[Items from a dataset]
----

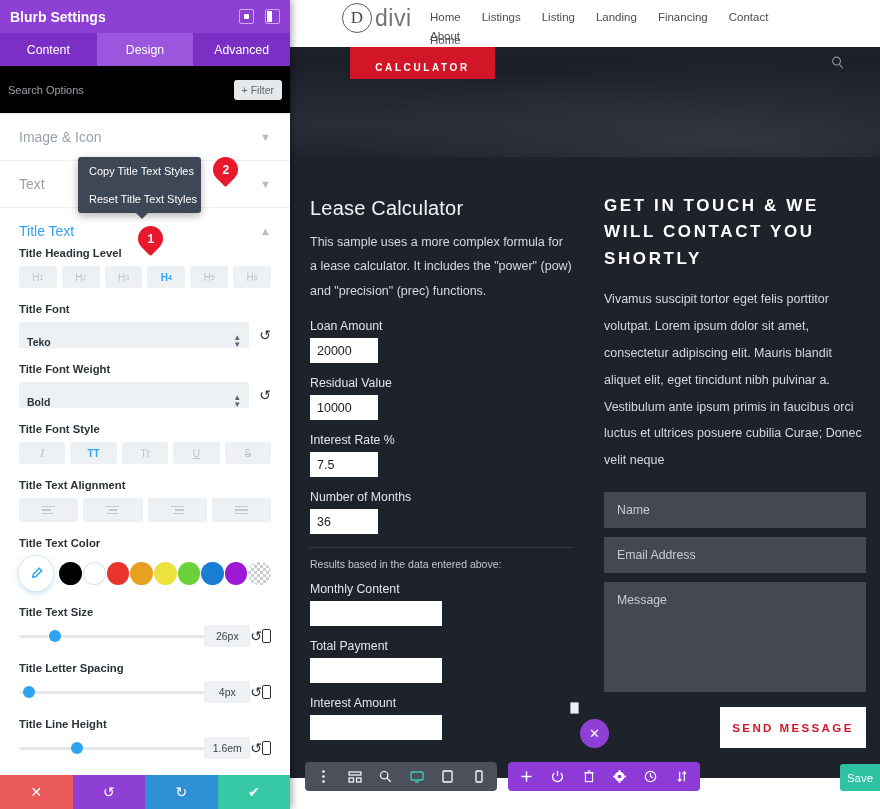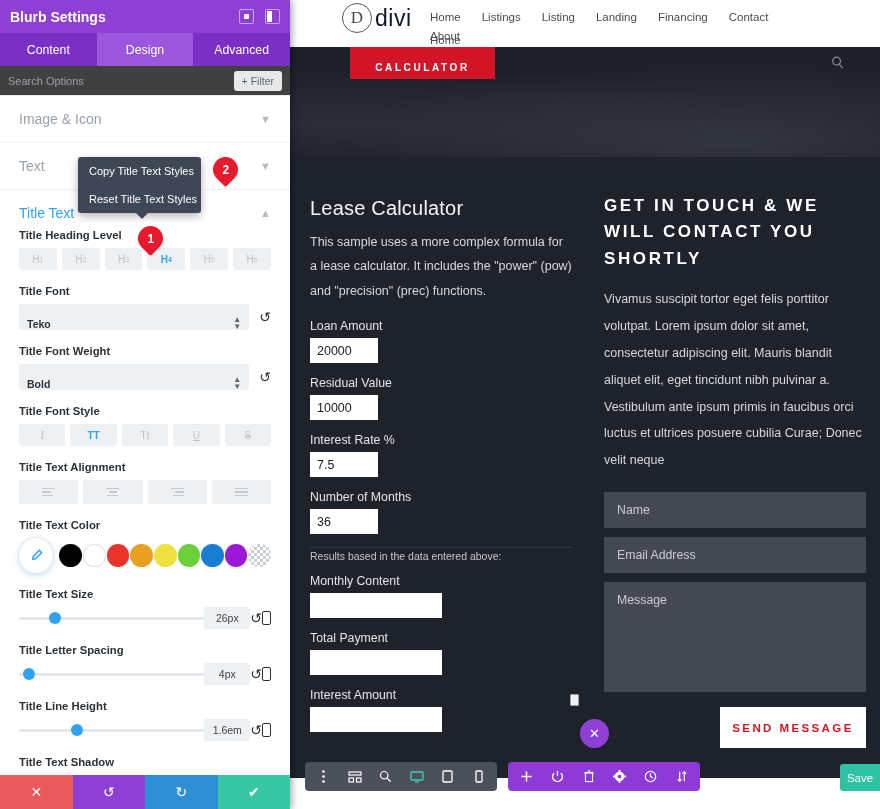--- a/index.html
+++ b/index.html
@@ -12,21 +12,21 @@
 
   
   #site { position: absolute; left: 290px; top: 0; width: 590px; height: 809px; background: #1e222b; overflow: hidden; }
   #site-nav { position: relative; height: 47px; background: #fff; }
   .divi-logo { position: absolute; left: 52px; top: 3px; display: flex; align-items: center; gap: 3px; }
   .divi-logo .circ {
     width: 30px; height: 30px; border: 1.6px solid #5a5a5a; border-radius: 50%;
     display: flex; align-items: center; justify-content: center;
     font-size: 17px; color: #4a4a4a; font-family: "Liberation Serif", serif;
   }
-  .divi-logo .wordmark { font-size: 23px; color: #0f172a; letter-spacing: .5px; }
+  .divi-logo .wordmark { font-size: 23px; color: #737373; letter-spacing: .5px; }
   #nav-links { position: absolute; left: 140px; top: 7px; width: 400px; }
   #nav-links a {
     display: inline-block; font-size: 11.5px; color: #4d4d4d;
     text-decoration: none; margin-right: 21px; line-height: 17px;
   }
   #nav-row2 { position: absolute; left: 140px; top: 30px; }
   #nav-row2 a { font-size: 11.5px; color: #4d4d4d; text-decoration: none; }
 
   #hero { position: relative; height: 110px; background: #1a1d26; overflow: hidden; }
   #hero .shade { position: absolute; inset: 0; background:
@@ -47,21 +47,21 @@
 
   .calc-title { font-size: 20px; color: #f2f3f5; font-weight: normal; letter-spacing: .2px; margin-bottom: 10px; }
   .calc-desc { font-size: 12.5px; color: #d7d9dd; line-height: 1.95; max-width: 262px; margin-bottom: 16px; }
   .f-label { font-size: 12.3px; color: #e3e5e9; margin: 0 0 5px 0; }
   .f-input {
     width: 68px; height: 25px; background: #fff; border: none;
     font-size: 12.5px; color: #1d1d1d; padding: 0 7px;
     font-family: "Liberation Sans", sans-serif; display: block; margin-bottom: 13px;
   }
   .f-input.wide { width: 132px; }
-  .f-note { font-size: 10.5px; color: #c3c6cc; border-top: 1px solid #343a45; padding-top: 2px; margin: 4px 0 12px 0; width: 262px; }
+  .f-note { font-size: 10.5px; color: #c3c6cc; border-top: 1px solid #343a45; padding-top: 10px; margin: 4px 0 12px 0; width: 262px; }
   .res-block { position: relative; margin-bottom: 12px; }
   .res-handle {
     position: absolute; right: 5px; top: 6px; width: 9px; height: 12px;
     border: 1px solid #9ba0a8; border-radius: 1px; background: #eef0f2;
   }
 
   .gt-title { font-size: 17px; font-weight: bold; color: #fff; letter-spacing: 2.6px; line-height: 1.55; margin-bottom: 14px; }
   .gt-body { font-size: 12.5px; color: #d5d8dd; line-height: 2.15; margin-bottom: 18px; }
   .form-field {
     width: 262px; background: #434852; border: none; color: #c9ccd2;
@@ -134,21 +134,21 @@
   .head-icon .half { position: absolute; left: 1px; top: 1px; bottom: 1px; width: 5px; background: #fff; }
 
   #tabs { height: 33px; background: #7b2fc4; display: flex; flex: none; }
   .tab {
     flex: 1; color: #fff; font-size: 12.3px; display: flex;
     align-items: center; justify-content: center; cursor: pointer;
   }
   .tab.active { background: #9a57dd; }
 
   #searchbar {
-    height: 30px; background: #404040; border-bottom: 1px solid #eceef0;
+    height: 48px; background: #000000; border-bottom: 1px solid #eceef0;
     display: flex; align-items: center; padding: 4px 8px; flex: none;
   }
   #search-input {
     flex: 1; border: none; background: transparent; font-size: 11px;
     color: #9aa0a8; outline: none; font-family: "Liberation Sans", sans-serif;
   }
   #search-input::placeholder { color: #9aa0a8; }
   #filter-btn {
     background: #e6e9ec; color: #5c6570; font-size: 10.5px; border: none;
     border-radius: 3px; padding: 4px 8px; cursor: pointer;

----

TO-DO ITEM:
Using the data above, reproduce exactly the lines from the line that contains "width: 262px; background: #434852;" through the line that contains "#404040; border-bottom: 1px solid #eceef0;", including both.

SOLUTION:
     width: 262px; background: #434852; border: none; color: #c9ccd2;
@@ -134,21 +134,21 @@
   .head-icon .half { position: absolute; left: 1px; top: 1px; bottom: 1px; width: 5px; background: #fff; }
 
   #tabs { height: 33px; background: #7b2fc4; display: flex; flex: none; }
   .tab {
     flex: 1; color: #fff; font-size: 12.3px; display: flex;
     align-items: center; justify-content: center; cursor: pointer;
   }
   .tab.active { background: #9a57dd; }
 
   #searchbar {
-    height: 30px; background: #404040; border-bottom: 1px solid #eceef0;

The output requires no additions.